THE DATA:
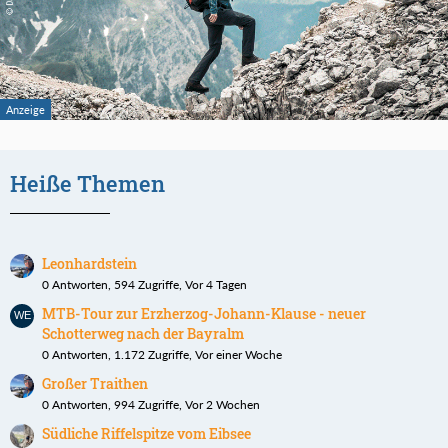
Heiße Themen
Leonhardstein
0 Antworten, 594 Zugriffe, Vor 4 Tagen
MTB-Tour zur Erzherzog-Johann-Klause - neuer
Schotterweg nach der Bayralm
0 Antworten, 1.172 Zugriffe, Vor einer Woche
Großer Traithen
0 Antworten, 994 Zugriffe, Vor 2 Wochen
Südliche Riffelspitze vom Eibsee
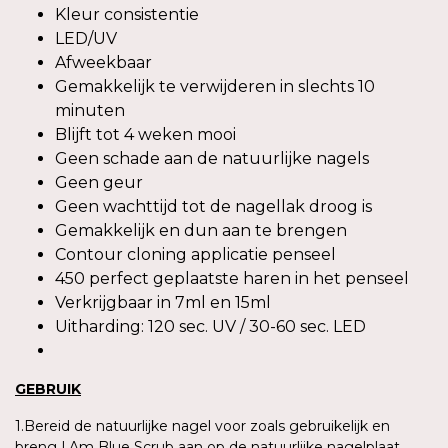
Kleur consistentie
LED/UV
Afweekbaar
Gemakkelijk te verwijderen in slechts 10
minuten
Blijft tot 4 weken mooi
Geen schade aan de natuurlijke nagels
Geen geur
Geen wachttijd tot de nagellak droog is
Gemakkelijk en dun aan te brengen
Contour cloning applicatie penseel
450 perfect geplaatste haren in het penseel
Verkrijgbaar in 7ml en 15ml
Uitharding: 120 sec. UV / 30-60 sec. LED
GEBRUIK
1.Bereid de natuurlijke nagel voor zoals gebruikelijk en
breng I.Am Blue Scrub aan op de natuurlijke nagelplaat.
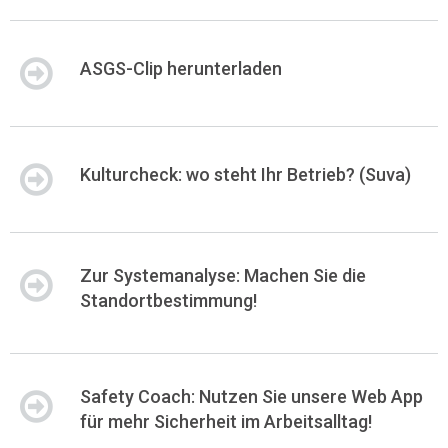
ASGS-Clip herunterladen
Kulturcheck: wo steht Ihr Betrieb? (Suva)
Zur Systemanalyse: Machen Sie die
Standortbestimmung!
Safety Coach: Nutzen Sie unsere Web App
für mehr Sicherheit im Arbeitsalltag!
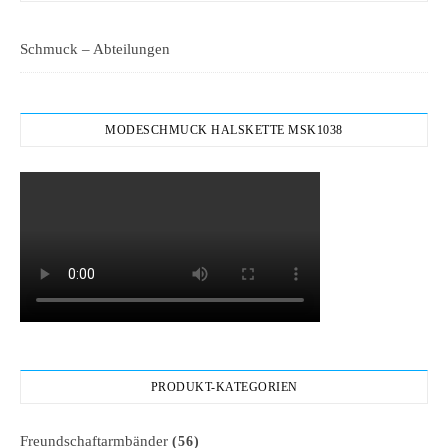
Schmuck – Abteilungen
MODESCHMUCK HALSKETTE MSK1038
PRODUKT-KATEGORIEN
Freundschaftarmbänder
(56)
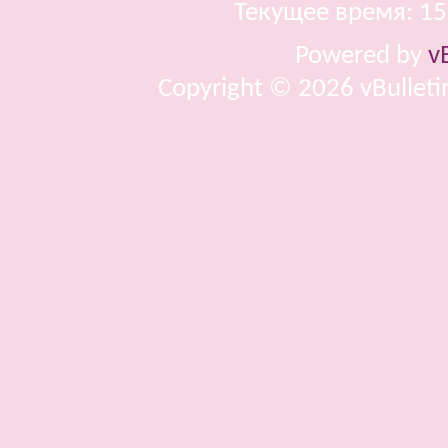
Текущее время:
15
Powered by
v
Copyright © 2026 vBulletin 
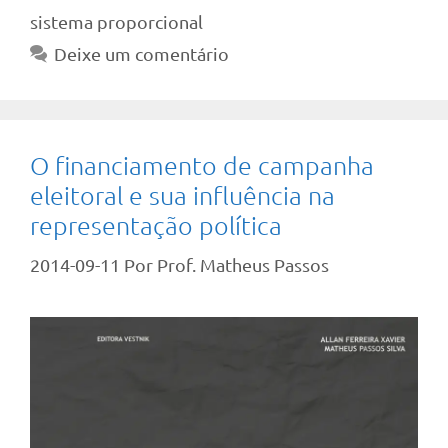
sistema proporcional
Deixe um comentário
O financiamento de campanha
eleitoral e sua influência na
representação política
2014-09-11
Por
Prof. Matheus Passos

TASK TO CARRY OUT: Reproduce the lines of the listing above, word for word, starting with the line that contains "sistema proporcional" and going on through the final line of the listing.

SOLUTION TO THIS PROBLEM:
sistema proporcional
Deixe um comentário
O financiamento de campanha
eleitoral e sua influência na
representação política
2014-09-11
Por
Prof. Matheus Passos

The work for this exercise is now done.